* **Texte de l'exercice**
Lors des débats parlementaires qui ont conduit à l'adoption de la loi du 14 novembre 2020, je vous avais indiqué que le Gouvernement saisirait le Parlement au début de 2021 sur un projet de loi visant à créer un régime juridique pérenne pour répondre aux crises sanitaires et à sortir de la politique du stop and go et des prorogations de mesures dérogatoires. Il me semble en effet que nous pouvons parvenir à un dispositif solide et durable, susceptible de rassurer les juristes, les parlementaires et les équipes chargées du pilotage de la politique sanitaire.
La commission des Lois a décidé la création de cette mission d'information à la même période et j'avais précisé que ses travaux nourriraient le travail législatif à venir. Cette audition permettra donc de réaliser un point d'étape.
Le travail de préparation du projet de loi est en bonne voie mais, dès lors qu'il n'est pas finalisé et que tous les arbitrages n'ont pas été rendus, je ne peux, à ce stade, que vous faire part des grandes orientations qui seront retenues.
Premièrement, le régime proposé devra permettre de disposer d'un cadre général suffisamment polyvalent pour répondre à différentes crises sanitaires. Certes, notre référence demeurera la gestion d'une épidémie de grande ampleur, mais nous devons également pouvoir utiliser cet outil pour répondre à une autre situation sanitaire exceptionnelle qui pourrait se présenter.
Deuxièmement, ce régime devra comprendre toutes les garanties nécessaires pour que les atteintes aux libertés et droits constitutionnellement garantis soient justifiées et proportionnées aux enjeux sanitaires. Cela passera par l'inscription d'exigences suffisantes dans la loi et par l'accès plein et entier au juge pour, le cas échéant, contester les mesures réglementaires ou individuelles. L'information et l'intervention régulières du Parlement en seront des éléments essentiels.

* **Liste des enregistrements**
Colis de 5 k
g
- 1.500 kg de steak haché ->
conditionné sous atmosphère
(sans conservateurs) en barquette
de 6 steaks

* * *

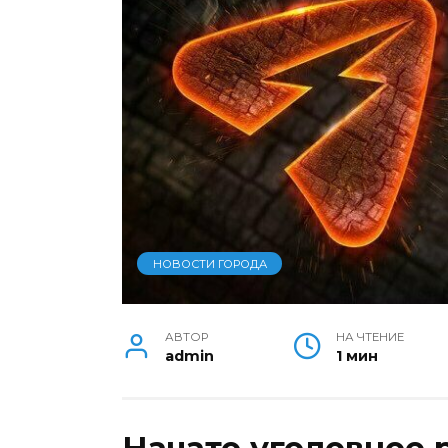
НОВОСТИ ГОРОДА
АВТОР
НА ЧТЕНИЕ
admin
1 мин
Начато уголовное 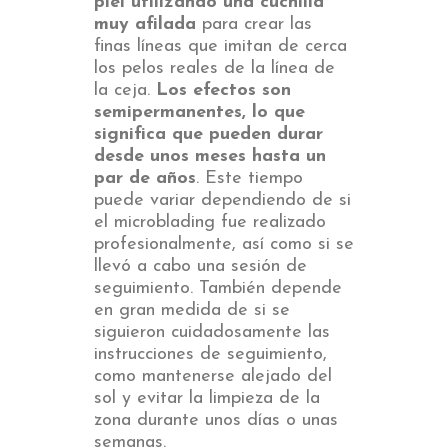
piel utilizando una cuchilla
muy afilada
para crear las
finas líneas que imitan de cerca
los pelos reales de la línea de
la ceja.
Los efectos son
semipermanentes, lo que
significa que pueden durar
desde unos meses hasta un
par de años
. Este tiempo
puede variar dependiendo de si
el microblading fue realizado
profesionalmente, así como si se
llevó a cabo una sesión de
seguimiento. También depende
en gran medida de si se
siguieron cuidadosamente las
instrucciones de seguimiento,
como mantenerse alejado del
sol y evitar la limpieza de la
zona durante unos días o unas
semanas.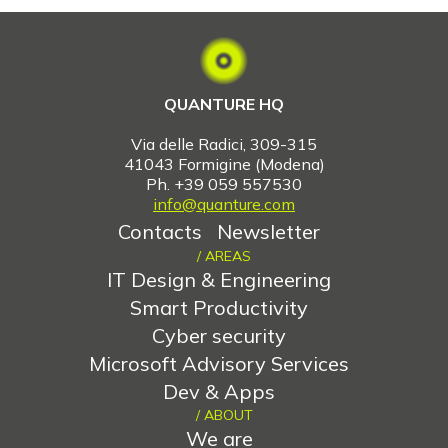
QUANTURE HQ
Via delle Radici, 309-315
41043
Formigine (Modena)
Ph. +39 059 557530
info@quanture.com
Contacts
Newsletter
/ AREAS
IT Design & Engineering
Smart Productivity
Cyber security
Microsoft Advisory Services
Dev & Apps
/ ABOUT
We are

* **Exercice**
Recopiez à l'identique, s'il vous plaît, le passage du texte sur les crises sanitaires situé entre « Lors des débats » et « la politique sanitaire. », ces deux segments compris. Les enregistrements ne sont d'aucune utilité ici.

* **Corrigé**
Lors des débats parlementaires qui ont conduit à l'adoption de la loi du 14 novembre 2020, je vous avais indiqué que le Gouvernement saisirait le Parlement au début de 2021 sur un projet de loi visant à créer un régime juridique pérenne pour répondre aux crises sanitaires et à sortir de la politique du stop and go et des prorogations de mesures dérogatoires. Il me semble en effet que nous pouvons parvenir à un dispositif solide et durable, susceptible de rassurer les juristes, les parlementaires et les équipes chargées du pilotage de la politique sanitaire.